Patterson Belknap Webb & Tyler LLP

Patterson Belknap Webb & Tyler LLP

On September 21, 2020, District Judge Chen (E.D.N.Y.) entered an order granting Defendants Chapco Inc. and Samsara Fitness LLC’s motion for summary judgment of invalidity of Plaintiffs Speedfit LLC and Aurel Astilean’s U.S. Patent No. 8,690,738 (“the ’738 Patent”), which is directed to a motor-less, leg-powered treadmill. The Court also denied Defendants’ motion to strike Plaintiff Astilean’s affidavit (“the Astilean Affidavit”) in support of Plaintiffs’ response to the summary judgment motion.

On the invalidity summary judgment motion, the Court analyzed whether collateral estoppel stemming from a prior litigation on a different patent prevents Plaintiffs from arguing that the ’738 Patent claims are valid. The Court found that the sole independent claim of the ’738 Patent is substantially similar to an independent claim of U.S. Patent No. 8,343,016 (“the ’016 Patent”), of which the ’738 Patent is a continuation. In a prior litigation against a different defendant, the claims of the ’016 Patent were found invalid as anticipated by a product known as “Speedboard” under the “on-sale” bar of 35 U.S.C. 102(b). Plaintiffs argued that collateral estoppel does not apply because one of the four requisite factors was not satisfied: “the identical issue was [not] raised in [the] previous proceeding.” Purdy v. Zeldes, 337 F.3d 253, 258 (2d. Cir. 2003). In arguing that the patents are patentably distinct, Plaintiffs relied largely on differences between the product accused of infringing the ’016 Patent in the prior litigation and the product accused of infringing the ’738 Patent in the current litigation. The Court, however, determined that none of the differences identified by Plaintiffs resulted from differences between the two patents themselves. The Court went on to find that the claims of the ’738 Patent were not materially different from those of the ’016 Patent and thus held that the ’738 Patent is also invalid based on collateral estoppel.

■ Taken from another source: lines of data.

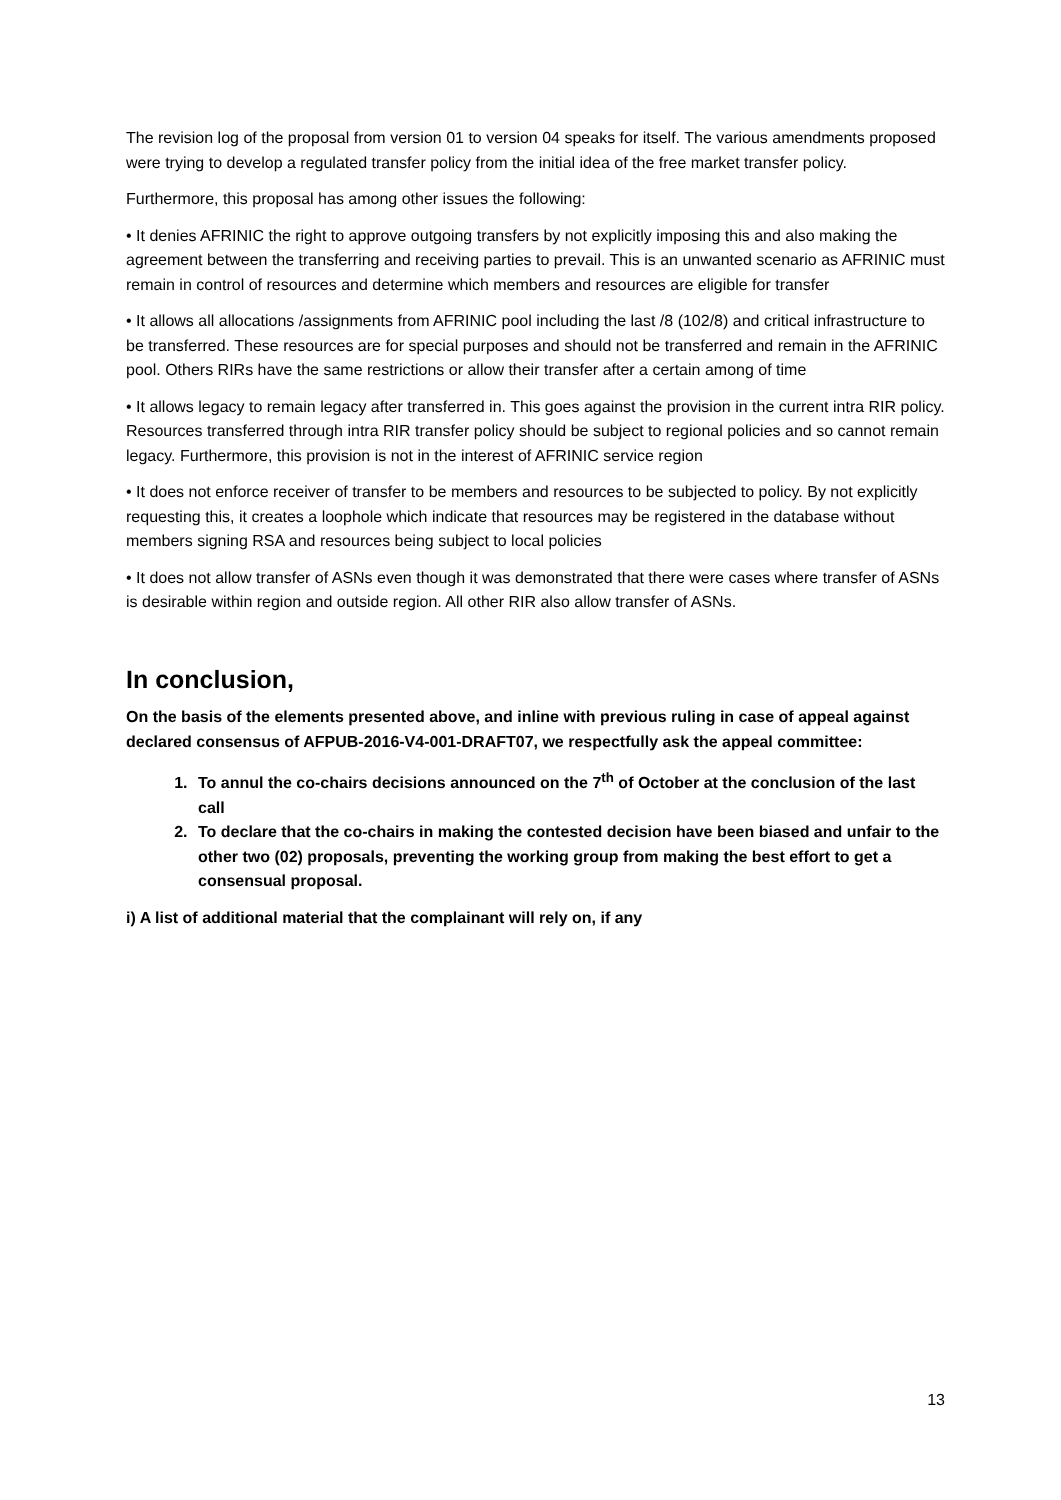The revision log of the proposal from version 01 to version 04 speaks for itself. The various amendments proposed were trying to develop a regulated transfer policy from the initial idea of the free market transfer policy.
Furthermore, this proposal has among other issues the following:
• It denies AFRINIC the right to approve outgoing transfers by not explicitly imposing this and also making the agreement between the transferring and receiving parties to prevail. This is an unwanted scenario as AFRINIC must remain in control of resources and determine which members and resources are eligible for transfer
• It allows all allocations /assignments from AFRINIC pool including the last /8 (102/8) and critical infrastructure to be transferred. These resources are for special purposes and should not be transferred and remain in the AFRINIC pool. Others RIRs have the same restrictions or allow their transfer after a certain among of time
• It allows legacy to remain legacy after transferred in. This goes against the provision in the current intra RIR policy. Resources transferred through intra RIR transfer policy should be subject to regional policies and so cannot remain legacy. Furthermore, this provision is not in the interest of AFRINIC service region
• It does not enforce receiver of transfer to be members and resources to be subjected to policy. By not explicitly requesting this, it creates a loophole which indicate that resources may be registered in the database without members signing RSA and resources being subject to local policies
• It does not allow transfer of ASNs even though it was demonstrated that there were cases where transfer of ASNs is desirable within region and outside region. All other RIR also allow transfer of ASNs.
In conclusion,
On the basis of the elements presented above, and inline with previous ruling in case of appeal against declared consensus of AFPUB-2016-V4-001-DRAFT07, we respectfully ask the appeal committee:
1. To annul the co-chairs decisions announced on the 7<sup>th</sup> of October at the conclusion of the last call
2. To declare that the co-chairs in making the contested decision have been biased and unfair to the other two (02) proposals, preventing the working group from making the best effort to get a consensual proposal.
i) A list of additional material that the complainant will rely on, if any
13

The Court also denied Defendants’ motion to strike the Astilean Affidavit, explaining that such a motion is not an appropriate vehicle for contesting an affidavit. Nevertheless the Court went on to analyze the propriety of the Astilean Affidavit in connection with the summary judgment motion. Plaintiffs had not disclosed Astilean as an expert; yet the Affidavit offered expert testimony and conclusions such as whether Speedboard anticipates the ’738 Patent and whether the ’738 Patent and the ’016 Patent are different. Thus, the Court declined to consider those portions of the Astilean Affidavit.

Case: Speedfit LLC v. Chapco Inc., No. 15-cv-1323, Dkt. No. 94 (E.D.N.Y. Sept. 21, 2020).

DISCLAIMER: Because of the generality of this update, the information provided herein may not be applicable in all situations and should not be acted upon without specific legal advice based on particular situations.